ABOUT THIS TASK
Go through the data and copy each line that holds "shoulder".

═════ ENTRIES SUPPLIED

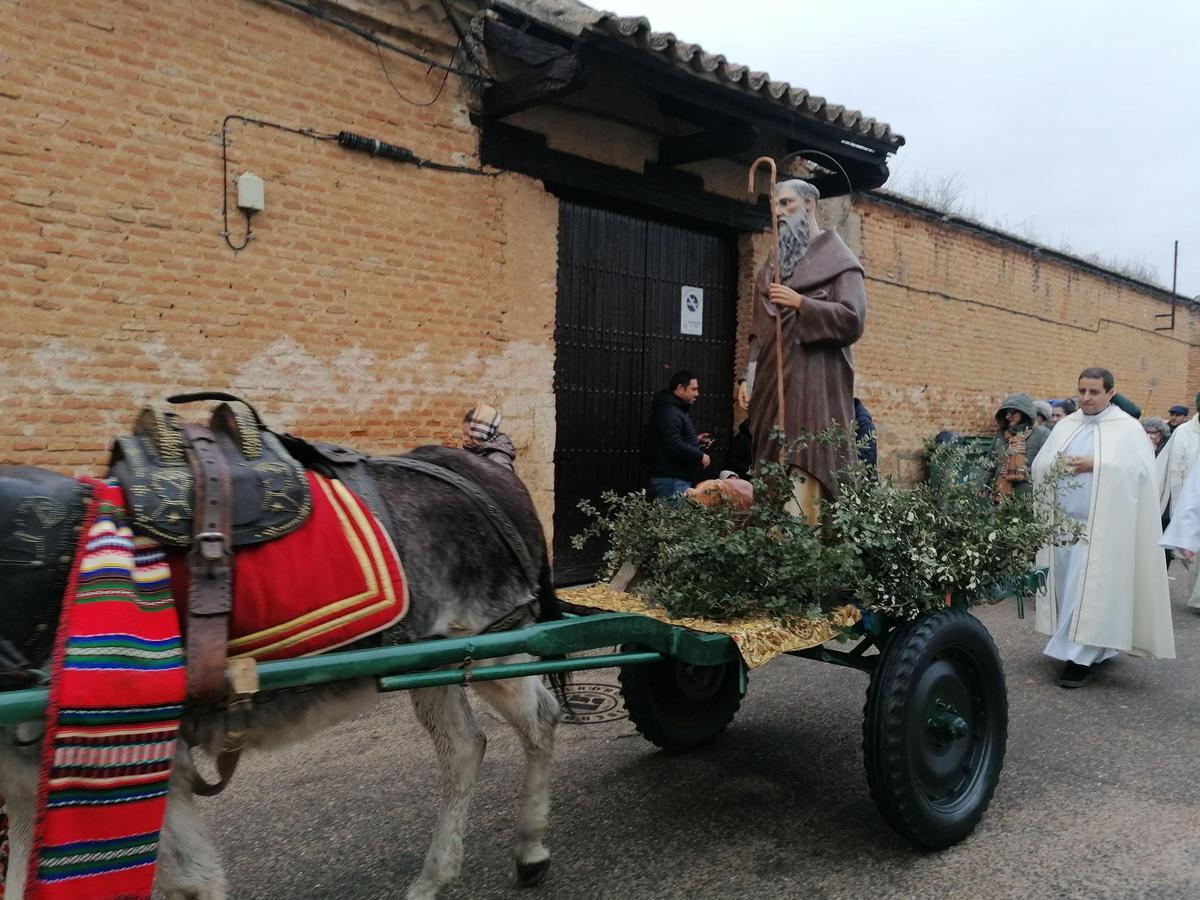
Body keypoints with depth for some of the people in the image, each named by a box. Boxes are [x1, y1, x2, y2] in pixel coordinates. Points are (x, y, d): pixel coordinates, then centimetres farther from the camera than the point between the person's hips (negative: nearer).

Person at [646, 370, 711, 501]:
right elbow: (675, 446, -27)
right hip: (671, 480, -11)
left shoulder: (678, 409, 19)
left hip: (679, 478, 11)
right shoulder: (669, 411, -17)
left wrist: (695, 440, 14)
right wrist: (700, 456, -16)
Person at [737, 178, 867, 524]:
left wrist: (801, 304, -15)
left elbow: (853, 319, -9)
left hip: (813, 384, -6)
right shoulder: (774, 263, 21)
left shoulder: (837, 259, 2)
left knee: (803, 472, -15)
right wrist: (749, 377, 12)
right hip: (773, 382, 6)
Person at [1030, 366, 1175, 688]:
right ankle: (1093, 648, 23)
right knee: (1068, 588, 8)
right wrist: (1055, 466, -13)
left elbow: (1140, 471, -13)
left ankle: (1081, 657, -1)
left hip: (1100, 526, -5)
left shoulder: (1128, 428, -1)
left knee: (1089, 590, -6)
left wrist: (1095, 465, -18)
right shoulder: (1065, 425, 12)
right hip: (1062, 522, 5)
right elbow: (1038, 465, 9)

══════════

EXERCISE RESULT
left shoulder: (678, 409, 19)
right shoulder: (669, 411, -17)
right shoulder: (774, 263, 21)
left shoulder: (837, 259, 2)
left shoulder: (1128, 428, -1)
right shoulder: (1065, 425, 12)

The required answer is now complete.